Superconductors are materials that exhibit the ability to conduct electricity without any resistance. This phenomenon is observed in materials when they are cooled below the so-called superconductor transition temperature, often at very low temperatures (a few degrees above the absolute 0). Among these materials, there are the so-called high-temperature superconductors, which behave as superconductors at temperatures above 77K (the boiling point of liquid nitrogen). These materials are showing to be essential in the development of new electronic and information processing devices as well as optical quantum computers and even for improving the efficiency of electrical transmission lines.

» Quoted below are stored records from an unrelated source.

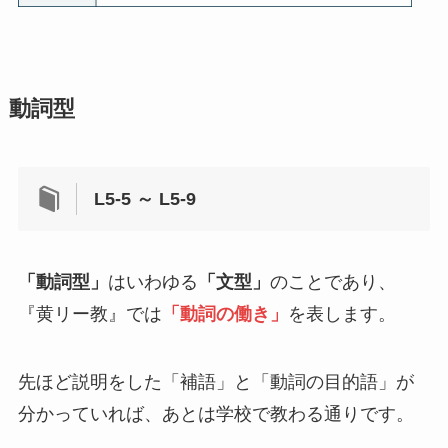
動詞型
L5-5 ～ L5-9
「動詞型」
はいわゆる
「文型」
のことであり、
『黄リー教』では
「動詞の働き」
を表します。
先ほど説明をした「補語」と「動詞の目的語」が
分かっていれば、あとは学校で教わる通りです。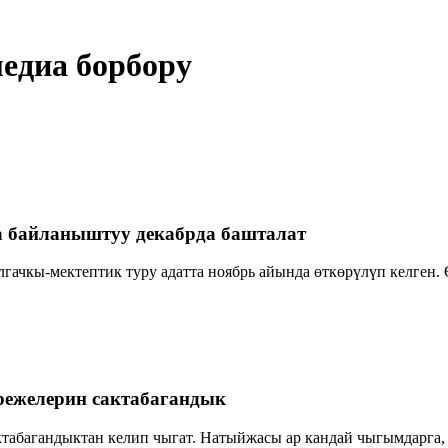
едиа борбору
 байланыштуу декабрда башталат
ачкы-мектептик туру адатта ноябрь айында өткөрүлүп келген.
режелерин сактабагандык
ктабагандыктан келип чыгат. Натыйжасы ар кандай чыгымдарга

However, high-temperature superconductivity has been seen to be closely linked to the control of their microscopic dynamics. So far, the detection of the different microscopic quantum phases in these complex materials has resulted quite challenging. Not only are the physical processes of these dynamic states still incomplete due to their wide array of quantum states, but the current methods used to explore their dynamics at microscopic scales are lagging sensitivity. Therefore, new tools to better understand the dynamic evolution of these types of superconductors are needed.
Now, an international team of researchers, led by ICREA Professors Jens Biegert and Maciej Lewenstein, propose a new methodology based on the use of High Harmonic spectroscopy (HHS) to investigate the transitions between the different phases of YBCO, a copper oxide cuprate material which is a well-known high-temperature superconductor. This study represents a major scientific breakthrough since it is the first time that highly non-linear and non-perturbative diagnostics/detection methodology is used to understand the behavior of strongly correlated materials.
In view of the experimental results obtained, the researchers have also gone beyond and present a new theoretical model to identify the connection between the measured optical spectra and the transition between the different quantum states of the YBCO: strange metal, pseudogap, and superconductor.